**TASK DESCRIPTION**
Copy these lines word for word, from the first to the last.

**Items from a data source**

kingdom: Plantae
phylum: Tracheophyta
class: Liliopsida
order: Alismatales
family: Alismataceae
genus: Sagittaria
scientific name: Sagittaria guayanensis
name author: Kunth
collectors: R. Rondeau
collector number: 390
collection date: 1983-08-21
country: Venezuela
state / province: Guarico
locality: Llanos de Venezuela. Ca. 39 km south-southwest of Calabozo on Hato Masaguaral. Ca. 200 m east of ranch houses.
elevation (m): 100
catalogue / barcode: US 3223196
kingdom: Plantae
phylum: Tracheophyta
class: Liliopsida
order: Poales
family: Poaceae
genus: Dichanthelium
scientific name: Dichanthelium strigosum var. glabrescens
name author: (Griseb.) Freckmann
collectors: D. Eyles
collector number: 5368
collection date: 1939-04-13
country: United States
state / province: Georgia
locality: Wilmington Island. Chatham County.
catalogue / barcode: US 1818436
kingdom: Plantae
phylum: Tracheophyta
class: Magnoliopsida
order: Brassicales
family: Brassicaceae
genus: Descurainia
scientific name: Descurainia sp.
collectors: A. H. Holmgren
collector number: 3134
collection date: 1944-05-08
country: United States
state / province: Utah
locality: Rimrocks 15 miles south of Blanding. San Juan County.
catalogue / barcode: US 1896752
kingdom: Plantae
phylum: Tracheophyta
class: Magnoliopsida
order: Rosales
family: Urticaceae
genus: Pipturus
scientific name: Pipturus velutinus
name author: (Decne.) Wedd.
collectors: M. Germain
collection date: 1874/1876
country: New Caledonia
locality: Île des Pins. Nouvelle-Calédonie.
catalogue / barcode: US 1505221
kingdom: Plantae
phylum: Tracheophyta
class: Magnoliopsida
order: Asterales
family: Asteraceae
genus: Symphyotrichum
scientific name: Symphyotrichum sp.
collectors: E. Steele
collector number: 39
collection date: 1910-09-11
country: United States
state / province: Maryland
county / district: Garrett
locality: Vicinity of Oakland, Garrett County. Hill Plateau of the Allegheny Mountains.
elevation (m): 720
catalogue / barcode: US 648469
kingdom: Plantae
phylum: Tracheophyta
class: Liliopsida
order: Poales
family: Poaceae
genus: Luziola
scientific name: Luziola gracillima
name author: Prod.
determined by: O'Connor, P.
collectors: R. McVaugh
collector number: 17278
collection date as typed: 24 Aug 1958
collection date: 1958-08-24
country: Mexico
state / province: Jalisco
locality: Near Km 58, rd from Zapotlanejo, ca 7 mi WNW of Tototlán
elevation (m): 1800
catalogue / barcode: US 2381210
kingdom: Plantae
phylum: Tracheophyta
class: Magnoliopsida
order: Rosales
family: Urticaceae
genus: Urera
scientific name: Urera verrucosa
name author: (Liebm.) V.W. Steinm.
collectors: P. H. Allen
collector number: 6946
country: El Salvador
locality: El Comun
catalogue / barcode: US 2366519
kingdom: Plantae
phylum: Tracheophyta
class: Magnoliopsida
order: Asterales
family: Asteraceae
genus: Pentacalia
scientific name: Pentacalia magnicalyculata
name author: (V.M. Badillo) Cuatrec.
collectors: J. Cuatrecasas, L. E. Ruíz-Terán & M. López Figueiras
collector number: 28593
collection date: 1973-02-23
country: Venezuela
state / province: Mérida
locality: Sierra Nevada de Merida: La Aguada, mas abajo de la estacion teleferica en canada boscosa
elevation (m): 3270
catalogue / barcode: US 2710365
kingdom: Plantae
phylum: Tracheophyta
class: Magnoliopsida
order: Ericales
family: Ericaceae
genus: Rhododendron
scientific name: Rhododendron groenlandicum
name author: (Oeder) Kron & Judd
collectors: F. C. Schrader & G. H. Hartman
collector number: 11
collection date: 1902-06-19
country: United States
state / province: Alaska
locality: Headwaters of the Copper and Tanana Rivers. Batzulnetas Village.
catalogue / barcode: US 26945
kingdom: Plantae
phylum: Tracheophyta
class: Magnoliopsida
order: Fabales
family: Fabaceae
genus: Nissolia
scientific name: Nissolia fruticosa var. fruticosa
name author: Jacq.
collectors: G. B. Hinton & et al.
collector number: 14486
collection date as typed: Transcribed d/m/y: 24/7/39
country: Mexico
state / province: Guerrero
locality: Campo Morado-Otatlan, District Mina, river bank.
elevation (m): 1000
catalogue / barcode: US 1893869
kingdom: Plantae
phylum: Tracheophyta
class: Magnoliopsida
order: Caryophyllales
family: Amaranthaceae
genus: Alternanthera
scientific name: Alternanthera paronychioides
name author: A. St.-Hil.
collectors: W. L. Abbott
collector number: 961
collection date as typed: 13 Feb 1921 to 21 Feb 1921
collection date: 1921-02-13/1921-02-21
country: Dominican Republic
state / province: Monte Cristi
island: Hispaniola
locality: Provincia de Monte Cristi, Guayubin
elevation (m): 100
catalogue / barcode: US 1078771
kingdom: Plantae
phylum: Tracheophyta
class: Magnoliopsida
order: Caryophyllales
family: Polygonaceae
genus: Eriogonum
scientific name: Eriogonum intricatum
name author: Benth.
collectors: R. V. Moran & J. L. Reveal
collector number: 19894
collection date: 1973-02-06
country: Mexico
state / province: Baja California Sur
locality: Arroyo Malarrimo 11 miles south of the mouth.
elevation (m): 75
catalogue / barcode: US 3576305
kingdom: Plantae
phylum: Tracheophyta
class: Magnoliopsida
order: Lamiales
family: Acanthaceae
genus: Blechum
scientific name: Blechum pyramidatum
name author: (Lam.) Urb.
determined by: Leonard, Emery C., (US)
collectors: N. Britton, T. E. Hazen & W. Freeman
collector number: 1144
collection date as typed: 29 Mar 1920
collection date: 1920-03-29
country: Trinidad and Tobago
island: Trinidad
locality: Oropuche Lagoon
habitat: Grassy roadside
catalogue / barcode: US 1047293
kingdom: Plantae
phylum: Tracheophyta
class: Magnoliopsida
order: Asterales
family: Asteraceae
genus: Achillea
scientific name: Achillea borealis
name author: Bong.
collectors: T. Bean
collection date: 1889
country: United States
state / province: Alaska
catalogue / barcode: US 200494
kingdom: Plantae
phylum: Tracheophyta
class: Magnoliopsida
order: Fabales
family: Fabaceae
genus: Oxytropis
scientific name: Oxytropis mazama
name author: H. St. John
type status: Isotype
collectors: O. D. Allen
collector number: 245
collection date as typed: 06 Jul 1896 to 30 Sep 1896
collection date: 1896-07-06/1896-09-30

**WRITTEN RESPONSE**
kingdom: Plantae
phylum: Tracheophyta
class: Liliopsida
order: Alismatales
family: Alismataceae
genus: Sagittaria
scientific name: Sagittaria guayanensis
name author: Kunth
collectors: R. Rondeau
collector number: 390
collection date: 1983-08-21
country: Venezuela
state / province: Guarico
locality: Llanos de Venezuela. Ca. 39 km south-southwest of Calabozo on Hato Masaguaral. Ca. 200 m east of ranch houses.
elevation (m): 100
catalogue / barcode: US 3223196
kingdom: Plantae
phylum: Tracheophyta
class: Liliopsida
order: Poales
family: Poaceae
genus: Dichanthelium
scientific name: Dichanthelium strigosum var. glabrescens
name author: (Griseb.) Freckmann
collectors: D. Eyles
collector number: 5368
collection date: 1939-04-13
country: United States
state / province: Georgia
locality: Wilmington Island. Chatham County.
catalogue / barcode: US 1818436
kingdom: Plantae
phylum: Tracheophyta
class: Magnoliopsida
order: Brassicales
family: Brassicaceae
genus: Descurainia
scientific name: Descurainia sp.
collectors: A. H. Holmgren
collector number: 3134
collection date: 1944-05-08
country: United States
state / province: Utah
locality: Rimrocks 15 miles south of Blanding. San Juan County.
catalogue / barcode: US 1896752
kingdom: Plantae
phylum: Tracheophyta
class: Magnoliopsida
order: Rosales
family: Urticaceae
genus: Pipturus
scientific name: Pipturus velutinus
name author: (Decne.) Wedd.
collectors: M. Germain
collection date: 1874/1876
country: New Caledonia
locality: Île des Pins. Nouvelle-Calédonie.
catalogue / barcode: US 1505221
kingdom: Plantae
phylum: Tracheophyta
class: Magnoliopsida
order: Asterales
family: Asteraceae
genus: Symphyotrichum
scientific name: Symphyotrichum sp.
collectors: E. Steele
collector number: 39
collection date: 1910-09-11
country: United States
state / province: Maryland
county / district: Garrett
locality: Vicinity of Oakland, Garrett County. Hill Plateau of the Allegheny Mountains.
elevation (m): 720
catalogue / barcode: US 648469
kingdom: Plantae
phylum: Tracheophyta
class: Liliopsida
order: Poales
family: Poaceae
genus: Luziola
scientific name: Luziola gracillima
name author: Prod.
determined by: O'Connor, P.
collectors: R. McVaugh
collector number: 17278
collection date as typed: 24 Aug 1958
collection date: 1958-08-24
country: Mexico
state / province: Jalisco
locality: Near Km 58, rd from Zapotlanejo, ca 7 mi WNW of Tototlán
elevation (m): 1800
catalogue / barcode: US 2381210
kingdom: Plantae
phylum: Tracheophyta
class: Magnoliopsida
order: Rosales
family: Urticaceae
genus: Urera
scientific name: Urera verrucosa
name author: (Liebm.) V.W. Steinm.
collectors: P. H. Allen
collector number: 6946
country: El Salvador
locality: El Comun
catalogue / barcode: US 2366519
kingdom: Plantae
phylum: Tracheophyta
class: Magnoliopsida
order: Asterales
family: Asteraceae
genus: Pentacalia
scientific name: Pentacalia magnicalyculata
name author: (V.M. Badillo) Cuatrec.
collectors: J. Cuatrecasas, L. E. Ruíz-Terán & M. López Figueiras
collector number: 28593
collection date: 1973-02-23
country: Venezuela
state / province: Mérida
locality: Sierra Nevada de Merida: La Aguada, mas abajo de la estacion teleferica en canada boscosa
elevation (m): 3270
catalogue / barcode: US 2710365
kingdom: Plantae
phylum: Tracheophyta
class: Magnoliopsida
order: Ericales
family: Ericaceae
genus: Rhododendron
scientific name: Rhododendron groenlandicum
name author: (Oeder) Kron & Judd
collectors: F. C. Schrader & G. H. Hartman
collector number: 11
collection date: 1902-06-19
country: United States
state / province: Alaska
locality: Headwaters of the Copper and Tanana Rivers. Batzulnetas Village.
catalogue / barcode: US 26945
kingdom: Plantae
phylum: Tracheophyta
class: Magnoliopsida
order: Fabales
family: Fabaceae
genus: Nissolia
scientific name: Nissolia fruticosa var. fruticosa
name author: Jacq.
collectors: G. B. Hinton & et al.
collector number: 14486
collection date as typed: Transcribed d/m/y: 24/7/39
country: Mexico
state / province: Guerrero
locality: Campo Morado-Otatlan, District Mina, river bank.
elevation (m): 1000
catalogue / barcode: US 1893869
kingdom: Plantae
phylum: Tracheophyta
class: Magnoliopsida
order: Caryophyllales
family: Amaranthaceae
genus: Alternanthera
scientific name: Alternanthera paronychioides
name author: A. St.-Hil.
collectors: W. L. Abbott
collector number: 961
collection date as typed: 13 Feb 1921 to 21 Feb 1921
collection date: 1921-02-13/1921-02-21
country: Dominican Republic
state / province: Monte Cristi
island: Hispaniola
locality: Provincia de Monte Cristi, Guayubin
elevation (m): 100
catalogue / barcode: US 1078771
kingdom: Plantae
phylum: Tracheophyta
class: Magnoliopsida
order: Caryophyllales
family: Polygonaceae
genus: Eriogonum
scientific name: Eriogonum intricatum
name author: Benth.
collectors: R. V. Moran & J. L. Reveal
collector number: 19894
collection date: 1973-02-06
country: Mexico
state / province: Baja California Sur
locality: Arroyo Malarrimo 11 miles south of the mouth.
elevation (m): 75
catalogue / barcode: US 3576305
kingdom: Plantae
phylum: Tracheophyta
class: Magnoliopsida
order: Lamiales
family: Acanthaceae
genus: Blechum
scientific name: Blechum pyramidatum
name author: (Lam.) Urb.
determined by: Leonard, Emery C., (US)
collectors: N. Britton, T. E. Hazen & W. Freeman
collector number: 1144
collection date as typed: 29 Mar 1920
collection date: 1920-03-29
country: Trinidad and Tobago
island: Trinidad
locality: Oropuche Lagoon
habitat: Grassy roadside
catalogue / barcode: US 1047293
kingdom: Plantae
phylum: Tracheophyta
class: Magnoliopsida
order: Asterales
family: Asteraceae
genus: Achillea
scientific name: Achillea borealis
name author: Bong.
collectors: T. Bean
collection date: 1889
country: United States
state / province: Alaska
catalogue / barcode: US 200494
kingdom: Plantae
phylum: Tracheophyta
class: Magnoliopsida
order: Fabales
family: Fabaceae
genus: Oxytropis
scientific name: Oxytropis mazama
name author: H. St. John
type status: Isotype
collectors: O. D. Allen
collector number: 245
collection date as typed: 06 Jul 1896 to 30 Sep 1896
collection date: 1896-07-06/1896-09-30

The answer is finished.